• Extract provided
*** Begin section ***

Then to Now...

Then to Now...
Baker's progress...

Sunday, September 9, 2007

Baker’s First Few Days Home…

This past week has been such a relief. Our son is home where he belongs and doing fine. It has been quite an adjustment, but I figure all new parents have to go through most of this – the lack of sleep, tag team night feeding, etc. We got the monitor situation calmed down quite a bit. Readers and a nurse suggested the Belt for the apnea monitor would help cut down some of the false alarms and it did. We still get alarms from the Oximeter, but not as frequent and we haven't heard anything out of the Apnea monitor for days.

He had his first venture out on Friday to see the pediatrician and this was interesting to say the least. Teresa practiced loading everything with Baker. As you can see by the pictures this is no small feat. Getting Baker into our car requires carrying Baker, the diaper bag, the oximeter, the apnea monitor, his feeding supplies(pump, bag, syringes and tubing) and his over the shoulder oxygen bottle (when leaving the stroller in the car of course). So our next milestone will be shedding the monitors. Even though that day when we have to give them back comes, we will probably not sleep again – they do provide a level of comfort that aids in parental rest.

*** End section ***

• Data extract

*** Begin section ***

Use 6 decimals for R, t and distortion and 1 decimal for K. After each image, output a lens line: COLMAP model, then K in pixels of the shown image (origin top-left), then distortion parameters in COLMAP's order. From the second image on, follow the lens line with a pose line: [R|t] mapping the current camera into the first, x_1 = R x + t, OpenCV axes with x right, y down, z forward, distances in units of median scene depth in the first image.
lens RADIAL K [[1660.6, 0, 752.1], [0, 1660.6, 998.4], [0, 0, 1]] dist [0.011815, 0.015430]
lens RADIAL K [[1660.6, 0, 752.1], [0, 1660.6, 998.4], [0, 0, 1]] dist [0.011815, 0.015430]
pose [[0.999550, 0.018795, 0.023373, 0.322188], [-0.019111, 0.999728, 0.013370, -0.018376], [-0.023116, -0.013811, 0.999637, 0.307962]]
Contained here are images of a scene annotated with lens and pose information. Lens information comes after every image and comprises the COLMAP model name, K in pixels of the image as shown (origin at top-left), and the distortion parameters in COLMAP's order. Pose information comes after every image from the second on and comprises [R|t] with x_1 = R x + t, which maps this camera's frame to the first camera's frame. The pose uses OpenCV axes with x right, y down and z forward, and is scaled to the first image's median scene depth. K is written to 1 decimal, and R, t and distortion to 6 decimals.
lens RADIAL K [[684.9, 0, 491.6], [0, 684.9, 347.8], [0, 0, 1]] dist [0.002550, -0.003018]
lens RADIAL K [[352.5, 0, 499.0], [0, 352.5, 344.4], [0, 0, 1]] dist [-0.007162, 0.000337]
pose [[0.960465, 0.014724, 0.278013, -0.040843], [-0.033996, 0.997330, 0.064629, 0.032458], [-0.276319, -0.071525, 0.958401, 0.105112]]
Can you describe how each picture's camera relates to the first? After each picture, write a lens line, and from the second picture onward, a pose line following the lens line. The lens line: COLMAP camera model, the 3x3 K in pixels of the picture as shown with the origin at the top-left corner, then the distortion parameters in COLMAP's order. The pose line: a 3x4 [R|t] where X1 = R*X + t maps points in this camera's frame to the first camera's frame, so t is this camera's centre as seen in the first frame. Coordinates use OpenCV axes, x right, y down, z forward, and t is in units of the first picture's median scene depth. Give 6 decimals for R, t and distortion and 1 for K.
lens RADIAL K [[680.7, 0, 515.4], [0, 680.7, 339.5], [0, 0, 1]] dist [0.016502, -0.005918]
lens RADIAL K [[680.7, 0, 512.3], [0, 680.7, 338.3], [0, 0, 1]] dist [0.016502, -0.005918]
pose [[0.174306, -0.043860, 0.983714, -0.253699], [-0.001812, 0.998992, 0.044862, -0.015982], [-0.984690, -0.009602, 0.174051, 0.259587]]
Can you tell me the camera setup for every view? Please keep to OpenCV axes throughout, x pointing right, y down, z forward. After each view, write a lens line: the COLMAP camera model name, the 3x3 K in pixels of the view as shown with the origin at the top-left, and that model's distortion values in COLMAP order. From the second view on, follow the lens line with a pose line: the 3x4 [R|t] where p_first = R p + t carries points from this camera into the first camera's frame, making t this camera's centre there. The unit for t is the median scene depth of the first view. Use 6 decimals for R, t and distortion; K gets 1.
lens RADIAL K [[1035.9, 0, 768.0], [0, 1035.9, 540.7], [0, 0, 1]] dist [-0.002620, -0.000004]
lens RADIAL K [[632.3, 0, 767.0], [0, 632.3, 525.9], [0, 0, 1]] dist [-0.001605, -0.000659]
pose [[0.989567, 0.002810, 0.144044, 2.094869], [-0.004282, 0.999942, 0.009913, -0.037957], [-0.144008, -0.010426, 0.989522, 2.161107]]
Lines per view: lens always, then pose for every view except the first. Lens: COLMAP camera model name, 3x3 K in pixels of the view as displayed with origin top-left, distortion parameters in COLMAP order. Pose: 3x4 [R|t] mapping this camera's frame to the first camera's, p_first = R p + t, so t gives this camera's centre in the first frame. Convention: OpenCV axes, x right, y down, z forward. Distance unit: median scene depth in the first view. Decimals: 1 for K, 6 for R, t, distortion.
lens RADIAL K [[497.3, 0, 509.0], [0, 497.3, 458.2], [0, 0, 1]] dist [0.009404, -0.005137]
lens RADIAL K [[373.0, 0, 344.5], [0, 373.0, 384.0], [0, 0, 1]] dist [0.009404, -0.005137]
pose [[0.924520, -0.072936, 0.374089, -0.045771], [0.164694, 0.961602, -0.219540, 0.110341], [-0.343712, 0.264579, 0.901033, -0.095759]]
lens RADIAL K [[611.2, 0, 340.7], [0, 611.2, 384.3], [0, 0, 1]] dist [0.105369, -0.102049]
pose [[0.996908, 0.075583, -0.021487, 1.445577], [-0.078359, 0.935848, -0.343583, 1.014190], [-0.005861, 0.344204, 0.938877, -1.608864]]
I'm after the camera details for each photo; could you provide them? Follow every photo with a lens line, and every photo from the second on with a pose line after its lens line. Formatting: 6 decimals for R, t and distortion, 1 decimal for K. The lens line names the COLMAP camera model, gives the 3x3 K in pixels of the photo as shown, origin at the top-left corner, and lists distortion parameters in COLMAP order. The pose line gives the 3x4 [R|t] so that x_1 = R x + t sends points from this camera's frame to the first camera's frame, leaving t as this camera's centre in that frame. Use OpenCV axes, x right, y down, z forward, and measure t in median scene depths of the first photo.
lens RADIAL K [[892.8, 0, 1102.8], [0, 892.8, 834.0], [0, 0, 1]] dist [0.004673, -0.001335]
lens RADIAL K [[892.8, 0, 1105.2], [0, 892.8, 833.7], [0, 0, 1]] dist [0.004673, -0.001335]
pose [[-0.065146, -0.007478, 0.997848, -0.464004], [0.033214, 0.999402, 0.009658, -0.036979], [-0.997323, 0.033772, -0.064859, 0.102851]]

*** End section ***

• Tasks for this exercise
(A) Decide whether each statement agrees with the blog post about Baker's first days home: (i) The belt for the apnea monitor reduced some of the false alarms. (ii) Baker's first outing was a visit to the pediatrician on Saturday. (iii) The parents no longer get alarms from the oximeter. Answer yes or no for each, quoting the words of the post that settle it.
(B) Carry on the blog post about Baker's first days home, starting after its final sentence.

• Answers to the exercises
(A)
(i) Yes: "Readers and a nurse suggested the Belt for the apnea monitor would help cut down some of the false alarms and it did."
(ii) No: "He had his first venture out on Friday to see the pediatrician"
(iii) No: "We still get alarms from the Oximeter, but not as frequent"

(B)
We are getting adjusted quite nicely to our new life with Baker. We've only had one scare so far which prompted a call to his on-call pediatrician. When I picked up Baker his eyes went screwey. His left eye was looking all the way left and his right eye was looking all the way right. Baker's eyes have been fine since a few weeks after he opened them. He's already lost the lazy eye he had in the beginning and his eyes track really well together. He also went limp and non-responsive and oxygen levels started dropping. We jumped into action, Teresa grabbed baker and started stimulating him and I called the emergency on call number for his peditrician. His oxygen saturation didn't go down that low and he didn't lose that much color and was breathing so it was weird. One of the peditricians in the group called back and while I was describing what was going on Baker came back to normal.

We were told to monitor him, check his temperature and if he got a fever to call back. He then stayed awake and alert longer then he ever had since he's been home.